AN INDIAN ADVENTURE (WITH TEENAGERS IN TOW)
By Stephen Harker
As a father of four, the majority of my recent holidays have been spent in villas in the Balearics or at all-inclusive hotels in the Canaries. When I turned 55 a few years ago, my wife and I decided that spending another holiday supermarket-shopping or being ‘entertained’ by local flamenco dancers was definitely off the cards. We wanted to see a bit of the world and do some proper travelling while we still could. The only problem was that two of our offspring were teenagers, still living at home, so if we were going to do this, then they would have to come with us. Our obvious concern was that their requirements and ours would be two completely different propositions. The lure of the all-inclusive in the Canaries was apparently all they desired, and tours, museums, and absorbing local culture were anathema to them.
Our trips are usually two to three weeks in August, but this year we opted for February half term because we expected GCSE and A level exams to be looming for the teenagers (little did we know what 2020 really had in store!) We took off to India for an eight-day jaunt around the golden triangle, and it turned out to be both eye-opening and magical.
We flew into Delhi late at night and it took several hours to run the gauntlet of the somewhat bewildering immigration process, before emerging to be collected by our charming driver Vinod, who remained with us for the entire trip and took us to the hotel in our own air-conditioned mini-bus.
The next day we had the morning at leisure followed by a half-day tour of this vibrant capital city, including the magnificence of New Delhi and a rickshaw tour around the exotic, dusty and bustling lanes and bazaars of Old Delhi.
After our second night, we were up early and driven to the railway station to catch the Gataman Express to Agra: a two-hour journey and a welcome rest for all of us! The reason to visit Agra is of course to see the Taj Mahal, otherwise, it really is quite an uninspiring little city. We spent half a day at the Taj with our own guide. It was my second visit, as I had been before with a friend. So, whilst being in awe (as you cannot fail to be), I did enjoy watching the others being seduced by this incredibly beautiful building.
We returned the following morning at sunrise, (06.30, which I thought was a bit much!) but the Taj Mahal looks completely different in the soft light of dawn and shrouded in the mist: even more magnificent and a lot less crowded.
Off then, in the mini-bus for the drive to Rathanbone National Park, said to be home to the (elusive) tiger. On the way, we stopped for a tour around Fatehpur Sikri, the deserted ancient city of Emperor Akbar, built in the late 16th Century and abandoned after only 12 years due to water scarcity.
We then had a series of game-watching drives in an open-topped jeep through the National Park in search of tigers, and as you have probably guessed, we didn’t see any! As fascinating as they were, the highlight of those outings was the trip through the local town each day, just waving at people and drinking in the sights and smells of rural India.

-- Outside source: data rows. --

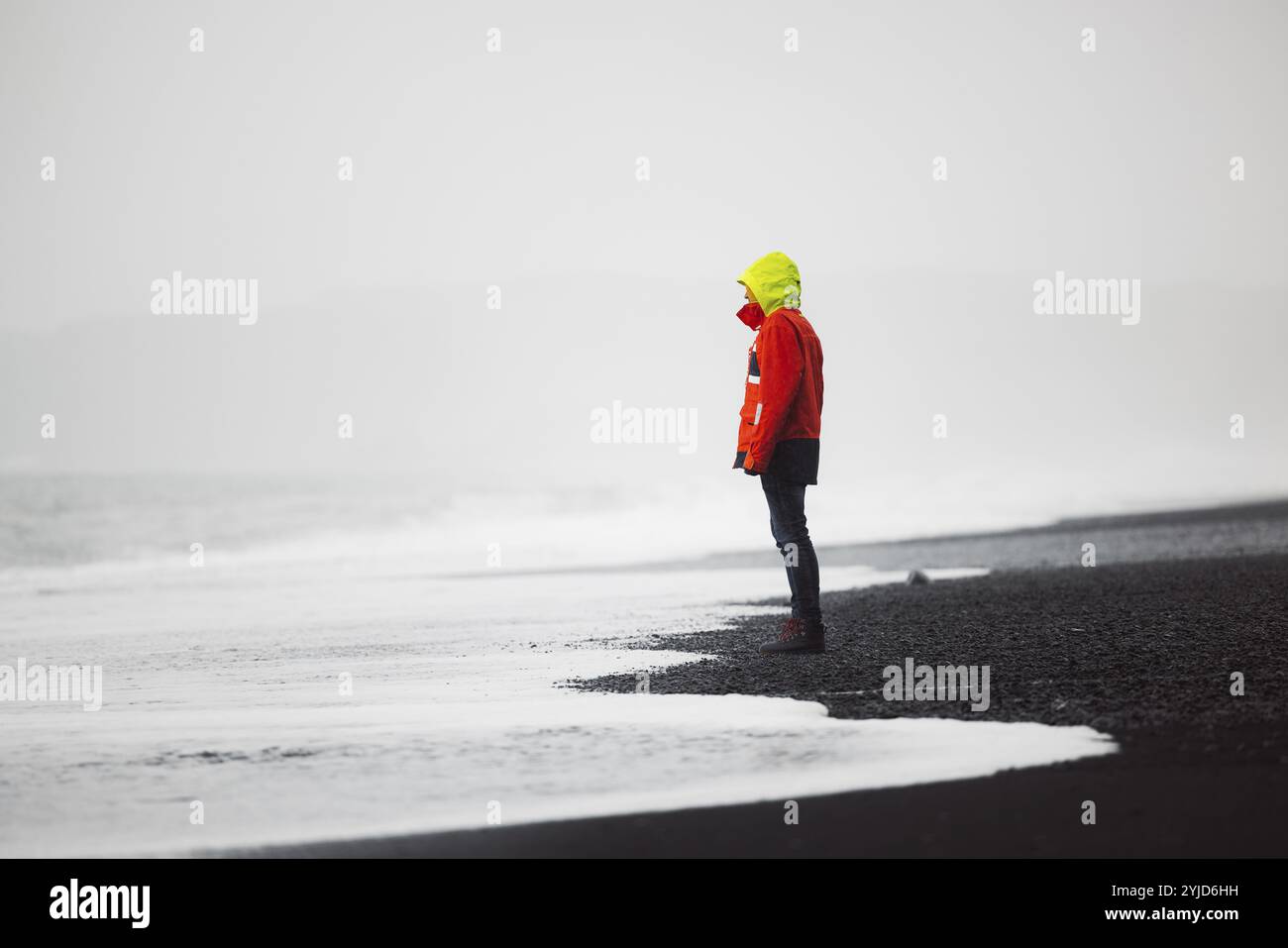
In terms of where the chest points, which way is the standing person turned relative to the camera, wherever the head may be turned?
to the viewer's left

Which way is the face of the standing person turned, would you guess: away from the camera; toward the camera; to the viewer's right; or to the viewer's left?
to the viewer's left
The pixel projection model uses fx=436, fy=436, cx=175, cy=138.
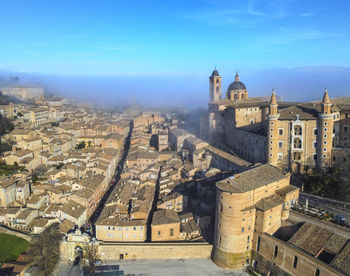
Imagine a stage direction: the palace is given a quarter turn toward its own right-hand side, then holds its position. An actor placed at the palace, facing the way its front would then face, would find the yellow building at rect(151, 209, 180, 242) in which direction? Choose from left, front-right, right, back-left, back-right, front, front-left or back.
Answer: front-left

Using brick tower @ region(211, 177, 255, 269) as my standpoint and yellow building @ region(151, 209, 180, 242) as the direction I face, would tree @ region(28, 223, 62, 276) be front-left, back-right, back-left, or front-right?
front-left

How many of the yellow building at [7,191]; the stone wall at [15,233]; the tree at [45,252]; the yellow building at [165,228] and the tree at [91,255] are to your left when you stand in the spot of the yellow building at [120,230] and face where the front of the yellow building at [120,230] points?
1

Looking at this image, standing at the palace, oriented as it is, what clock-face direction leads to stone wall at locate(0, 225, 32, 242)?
The stone wall is roughly at 2 o'clock from the palace.

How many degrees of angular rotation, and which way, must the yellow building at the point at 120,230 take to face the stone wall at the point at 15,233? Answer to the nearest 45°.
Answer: approximately 90° to its right

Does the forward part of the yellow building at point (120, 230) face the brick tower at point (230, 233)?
no

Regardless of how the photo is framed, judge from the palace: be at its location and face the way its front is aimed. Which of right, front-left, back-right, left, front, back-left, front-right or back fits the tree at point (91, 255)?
front-right

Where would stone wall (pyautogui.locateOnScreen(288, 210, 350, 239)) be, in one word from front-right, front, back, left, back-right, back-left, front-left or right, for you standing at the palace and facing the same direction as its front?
front

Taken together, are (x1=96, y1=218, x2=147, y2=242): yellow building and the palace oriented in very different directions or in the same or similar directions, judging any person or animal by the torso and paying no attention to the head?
same or similar directions

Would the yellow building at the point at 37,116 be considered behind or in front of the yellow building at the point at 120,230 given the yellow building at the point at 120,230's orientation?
behind

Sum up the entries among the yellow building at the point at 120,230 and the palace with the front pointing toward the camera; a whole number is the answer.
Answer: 2

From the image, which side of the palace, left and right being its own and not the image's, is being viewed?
front

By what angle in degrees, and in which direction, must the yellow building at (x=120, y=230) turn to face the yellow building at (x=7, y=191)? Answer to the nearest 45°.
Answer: approximately 135° to its right

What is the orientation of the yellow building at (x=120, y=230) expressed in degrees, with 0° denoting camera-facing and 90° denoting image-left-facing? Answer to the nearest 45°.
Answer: approximately 0°

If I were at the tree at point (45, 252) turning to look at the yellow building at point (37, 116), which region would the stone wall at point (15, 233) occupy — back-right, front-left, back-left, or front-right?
front-left

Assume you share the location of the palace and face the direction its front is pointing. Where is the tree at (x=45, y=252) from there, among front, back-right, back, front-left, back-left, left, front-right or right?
front-right

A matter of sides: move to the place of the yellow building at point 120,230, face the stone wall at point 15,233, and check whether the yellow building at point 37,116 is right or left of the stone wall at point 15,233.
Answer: right
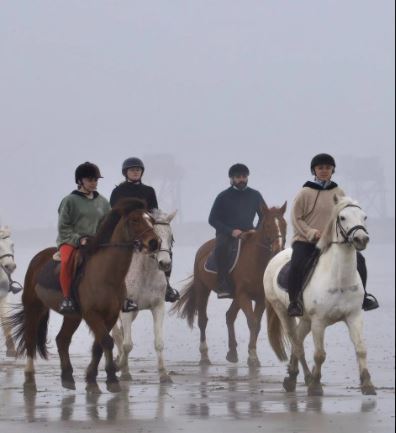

Our final stop was Jaipur, aka the Pink City. Just the two of us went for a guided walk through the old town with a wonderful guide. The teenagers didn’t want to come, as true to usual form they stayed at the hotel and enjoyed the pool.
Needless to say, we were all exhausted. It was a very busy trip but no one complained and we all enjoyed it. it was at times shockingly eye-opening to see true poverty first hand, but at the same time, experiencing India was awe-inspiring, both beautiful, and life-changing.
What worked was staying in good quality hotels with pools; you need good food and sleep on an intense trip like this; having a dedicated driver and vehicle to take us everywhere, and knowledgeable guides meeting us and showing us around the various places we visited. They were informative without overdoing it and engaged the teenagers without boring them to tears.
Next time I would try to pack in less, as we had a lot of long days and early starts; take less luggage, (we took far too much, not that we had to carry it anywhere), and build in a little more of the downtime that we get on our longer trips.
It was definitely a week to remember, and one that will remain with us forever. In the past, we have built our own trips and done our own research, but this time we used Trailfinders, which was brilliant and made the trip stress-free, with everything organised for us, from flights to internal transport to hotels and tours.
All in all, it was a welcome break from the average family package holiday and an eye-opener for us all.